With the rise of generative AI, everyone’s become obsessed with crafting the perfect prompts - writing guides, sharing templates, and even selling courses on how to talk to AI. But here’s an interesting observation: while we’re all getting better at communicating with AI, we’re still surprisingly bad at asking other humans for help. The contrast between these carefully crafted AI prompts and our casual requests to colleagues is striking, especially in technical environments.

The DevOps Communication Challenge

Working in DevOps, I see this play out daily. Here’s what typically lands in our Slack channels:

“Pipeline deployment failed in prod. Anyone around to help?”

Or my personal favorite: “The monitoring dashboard is red. Can someone take a look?”

In a DevOps world where minutes count and system reliability is everything, these vague requests create real problems.
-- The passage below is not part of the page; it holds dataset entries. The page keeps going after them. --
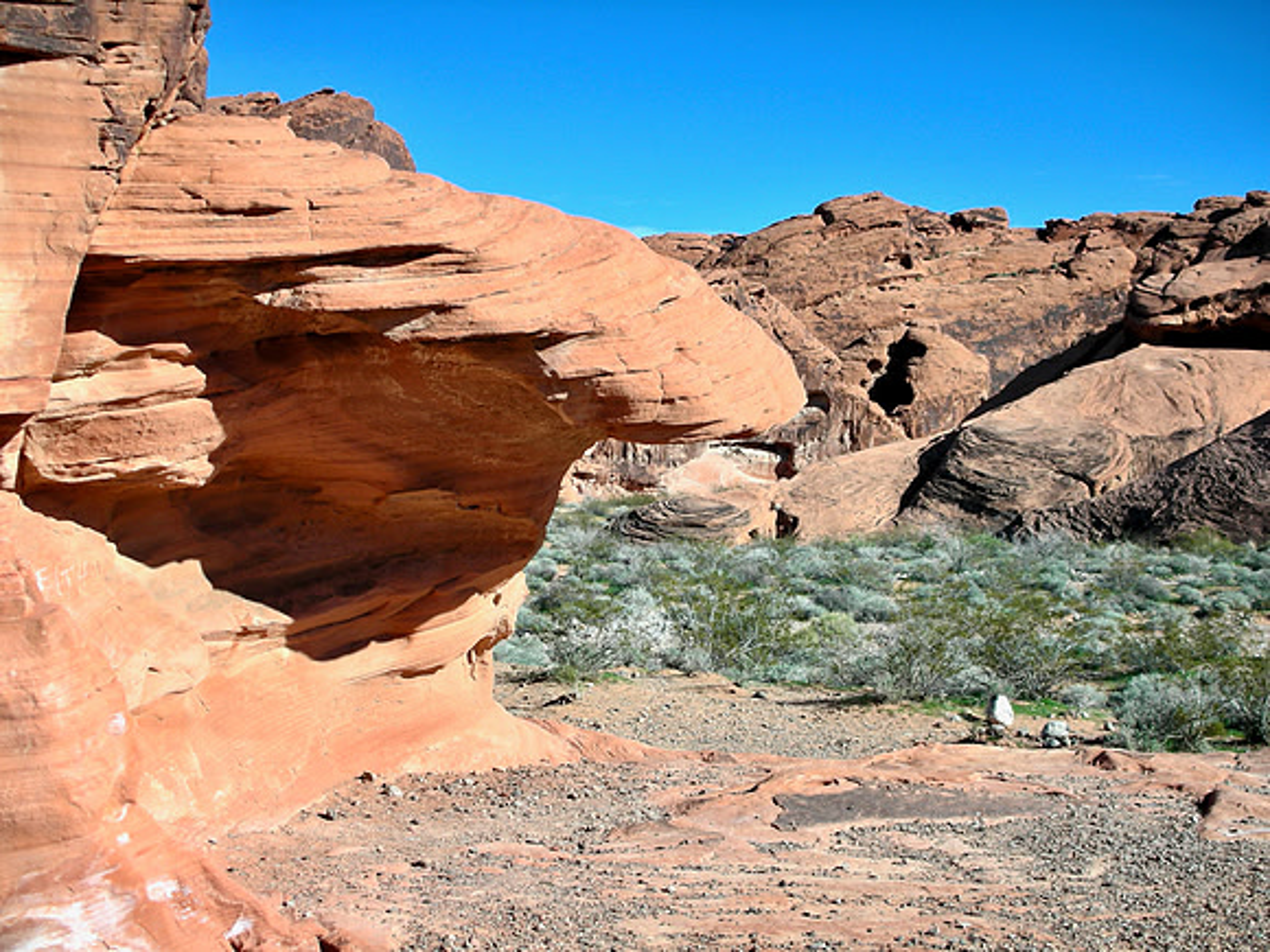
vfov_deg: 27.5
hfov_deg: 36.2
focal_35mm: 53
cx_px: 635
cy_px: 476
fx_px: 1944
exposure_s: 1/415
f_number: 3.7
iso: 50
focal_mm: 8.8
You end up with three people investigating the same issue, critical details surfacing way too late, and incidents taking twice as long to resolve as they should.

Better Ways to Ask for Help

Here’s what I’ve learned about making help requests that actually get results:

  1. Set the Scene Properly Instead of “The pipeline’s broken,” try “The main deployment pipeline is failing at the integration tests stage, error logs show connection timeouts to the test DB.”
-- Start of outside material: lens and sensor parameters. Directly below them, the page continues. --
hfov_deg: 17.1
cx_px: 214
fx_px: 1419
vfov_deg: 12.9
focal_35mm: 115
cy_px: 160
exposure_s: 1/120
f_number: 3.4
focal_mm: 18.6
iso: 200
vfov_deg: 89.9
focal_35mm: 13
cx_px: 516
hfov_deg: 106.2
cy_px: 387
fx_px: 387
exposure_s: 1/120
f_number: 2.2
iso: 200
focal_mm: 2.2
  2. Target the Right People Don’t blast the whole DevOps channel if you know who owns the component. Be specific: “Need input from someone on the infrastructure team who’s familiar with our AWS auto-scaling setup.”

  3. Show You’ve Done Your Part Nothing gets help faster than showing you’ve already tried to solve it: “I’ve checked CloudWatch logs, confirmed IAM permissions, and rolled back the latest config change. Still seeing the errors below…”
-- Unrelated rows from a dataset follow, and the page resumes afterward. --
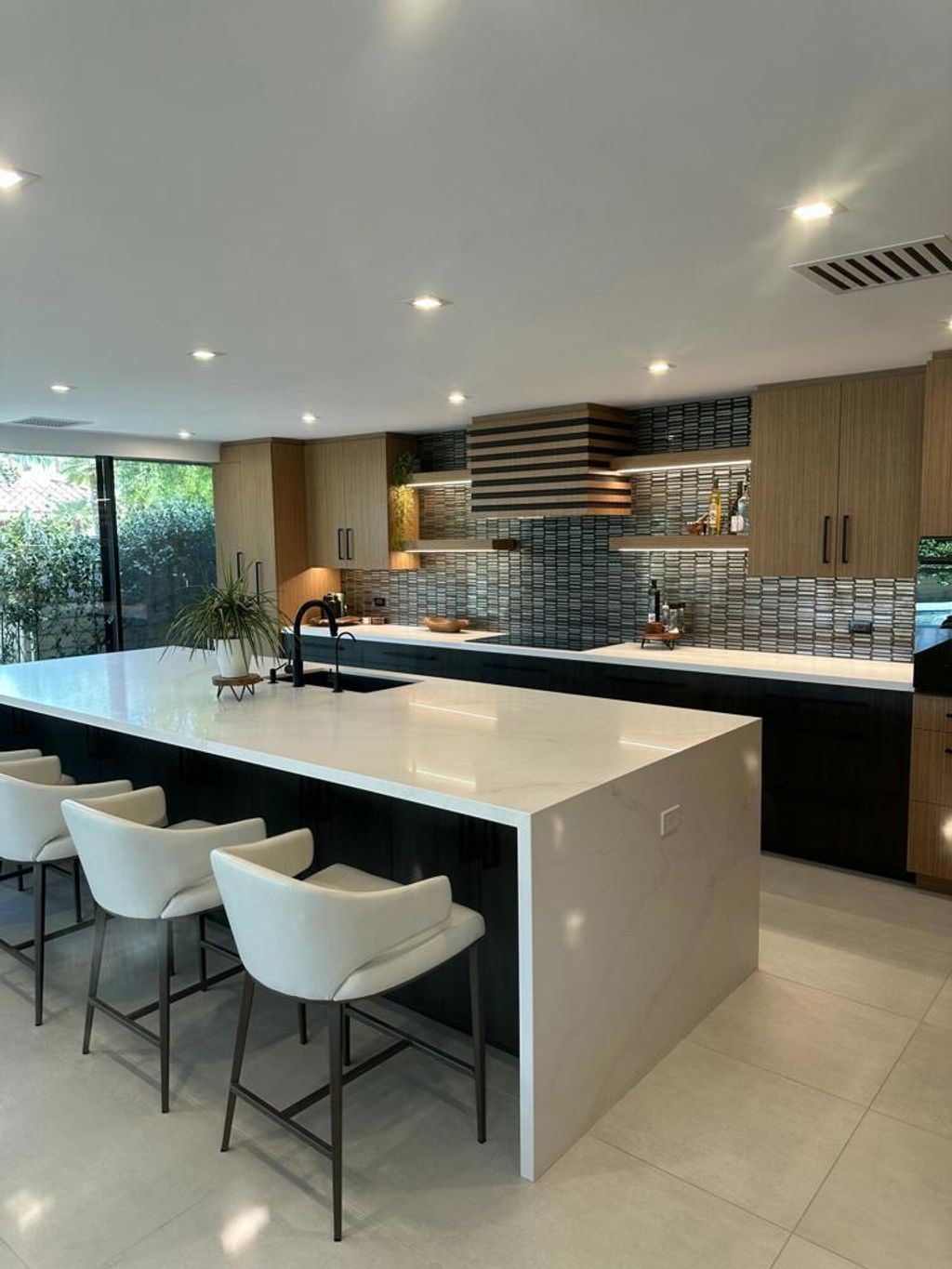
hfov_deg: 56.8
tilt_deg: -5.2
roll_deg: +1.3
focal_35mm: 24
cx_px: 476
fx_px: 880
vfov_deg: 71.6
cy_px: 634
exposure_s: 1/120
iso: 125
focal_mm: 6.86
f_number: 1.78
  4. Be Clear About What You Need Rather than “How do I fix this?” try “Looking for suggestions on additional monitoring metrics to help identify what’s triggering these intermittent failures.”

Making It Work

It’s kind of ironic - all this focus on AI communication has highlighted how we could be doing better with human communication. The same things that make AI prompts effective - clarity, context, and specific details - are exactly what we need when asking colleagues for help.

Next time you’re about to ping your team with a quick “anyone seen this before?” message, take a moment to craft something more useful. In a world where we’re teaching machines to understand us better, we might as well apply those same principles to how we work with each other.